Why is GCC “NOT ALL IN” on the Q arena deal? We don’t think the financing deal as announced gives any direct benefits to improve our citizens’ lives.
We think that as it has been announced, the Q Arena deal continues a familiar pattern: taxpayer-funded development at the expense of our neighborhoods. We have the hope that successful sports venues will support thriving business and that everyone benefits from the result. But we also want jobs for our unemployed citizens, help for those suffering from mental illness and addiction, and the physical rebuilding of our neighborhoods. As it was first announced, the total cost for facility renovation, including loan interest and funds for future stadium work, is estimated at $282 million, $160 million of which would come from public sources that could be better spent elsewhere. If there is enough money for arena remodeling there should also be enough money for our communities’ most pressing needs.
COMMUNITY EQUITY FUND
We are calling for a Community Equity Fund (CEF) that will match the city and county’s investment into the Q Arena project and will be funded through a direct stake in the Q deal. A CEF will directly link the growth and prosperity of one of our region’s strongest economic engines, downtown Cleveland, with the improvement of the neighborhoods and communities of the whole city and county.
EXAMPLES OF OTHERS
We think our leaders are missing an important opportunity. In other cities, tax-payer funded stadium and capital deals produced funding for direct community benefits too. In Milwaukee, owners of the Bucks contributed $30 million to address foreclosed and dilapidated housing in inner-city Milwaukee when the Bucks wanted a new stadium.
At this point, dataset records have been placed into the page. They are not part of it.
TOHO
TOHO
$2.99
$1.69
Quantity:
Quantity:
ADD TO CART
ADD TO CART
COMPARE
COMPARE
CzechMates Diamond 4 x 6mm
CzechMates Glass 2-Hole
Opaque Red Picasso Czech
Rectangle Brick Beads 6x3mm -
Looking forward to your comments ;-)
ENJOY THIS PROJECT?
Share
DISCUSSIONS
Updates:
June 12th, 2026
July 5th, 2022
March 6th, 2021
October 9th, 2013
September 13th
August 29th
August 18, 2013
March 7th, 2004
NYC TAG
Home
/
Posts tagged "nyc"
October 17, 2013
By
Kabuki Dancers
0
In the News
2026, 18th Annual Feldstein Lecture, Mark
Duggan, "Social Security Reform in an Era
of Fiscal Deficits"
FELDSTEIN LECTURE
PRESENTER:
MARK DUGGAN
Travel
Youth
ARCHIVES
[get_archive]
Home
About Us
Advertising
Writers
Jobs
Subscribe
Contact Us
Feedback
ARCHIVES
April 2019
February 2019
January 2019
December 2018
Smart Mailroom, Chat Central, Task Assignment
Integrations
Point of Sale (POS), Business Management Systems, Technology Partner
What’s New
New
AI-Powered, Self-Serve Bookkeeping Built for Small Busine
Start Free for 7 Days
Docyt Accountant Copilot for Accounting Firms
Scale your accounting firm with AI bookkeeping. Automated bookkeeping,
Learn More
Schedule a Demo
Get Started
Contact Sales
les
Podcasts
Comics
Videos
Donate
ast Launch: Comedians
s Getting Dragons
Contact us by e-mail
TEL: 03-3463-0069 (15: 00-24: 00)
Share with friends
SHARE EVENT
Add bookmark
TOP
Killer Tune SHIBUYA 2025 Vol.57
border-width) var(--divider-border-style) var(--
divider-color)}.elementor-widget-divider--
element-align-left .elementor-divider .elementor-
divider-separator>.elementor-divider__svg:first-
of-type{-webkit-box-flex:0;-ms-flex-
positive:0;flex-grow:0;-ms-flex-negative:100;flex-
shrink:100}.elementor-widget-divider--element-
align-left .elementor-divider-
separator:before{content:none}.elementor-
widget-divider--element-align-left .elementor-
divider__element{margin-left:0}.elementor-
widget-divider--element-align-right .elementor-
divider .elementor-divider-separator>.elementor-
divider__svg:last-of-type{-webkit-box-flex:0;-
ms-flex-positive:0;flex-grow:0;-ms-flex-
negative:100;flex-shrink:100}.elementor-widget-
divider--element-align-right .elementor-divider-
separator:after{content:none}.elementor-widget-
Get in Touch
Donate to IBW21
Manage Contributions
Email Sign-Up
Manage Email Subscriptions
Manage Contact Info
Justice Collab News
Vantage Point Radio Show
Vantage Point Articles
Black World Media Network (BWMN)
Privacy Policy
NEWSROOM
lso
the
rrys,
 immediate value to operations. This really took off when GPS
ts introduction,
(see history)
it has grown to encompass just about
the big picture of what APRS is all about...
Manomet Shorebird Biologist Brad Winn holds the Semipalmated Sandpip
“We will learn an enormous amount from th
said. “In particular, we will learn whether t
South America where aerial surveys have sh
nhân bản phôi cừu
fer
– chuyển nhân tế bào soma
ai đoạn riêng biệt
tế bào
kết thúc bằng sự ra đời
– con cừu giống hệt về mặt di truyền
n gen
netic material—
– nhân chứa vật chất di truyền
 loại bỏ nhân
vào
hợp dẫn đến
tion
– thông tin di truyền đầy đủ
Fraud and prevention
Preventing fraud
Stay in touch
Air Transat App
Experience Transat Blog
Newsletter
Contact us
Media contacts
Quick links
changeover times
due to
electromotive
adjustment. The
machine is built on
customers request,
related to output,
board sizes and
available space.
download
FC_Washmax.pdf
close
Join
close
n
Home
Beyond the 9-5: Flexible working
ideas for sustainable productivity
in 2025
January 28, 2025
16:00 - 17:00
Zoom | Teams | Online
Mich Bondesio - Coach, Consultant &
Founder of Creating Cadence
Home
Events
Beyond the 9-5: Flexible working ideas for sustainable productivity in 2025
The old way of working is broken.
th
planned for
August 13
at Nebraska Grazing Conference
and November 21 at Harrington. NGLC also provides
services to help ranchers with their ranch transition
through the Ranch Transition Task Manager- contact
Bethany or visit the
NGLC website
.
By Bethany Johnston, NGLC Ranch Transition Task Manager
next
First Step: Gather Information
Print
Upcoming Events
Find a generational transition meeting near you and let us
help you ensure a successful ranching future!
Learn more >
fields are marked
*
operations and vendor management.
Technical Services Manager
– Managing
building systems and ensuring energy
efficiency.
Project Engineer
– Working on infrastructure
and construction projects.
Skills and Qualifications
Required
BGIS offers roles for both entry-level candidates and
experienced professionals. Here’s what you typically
In Baltimore, when Under Armour wanted hundreds of millions of dollars in public subsidy to build a new global headquarters, the company negotiated a $135 million community benefits agreement with residents in the form of new affordable housing and jobs for Baltimoreans from distressed neighborhoods. When the Nationals wanted to build their baseball stadium in DC, they negotiated a Tax Increment Financing District that funneled millions of dollars to neighborhood development across the city. We want our community to be as innovative as those cities.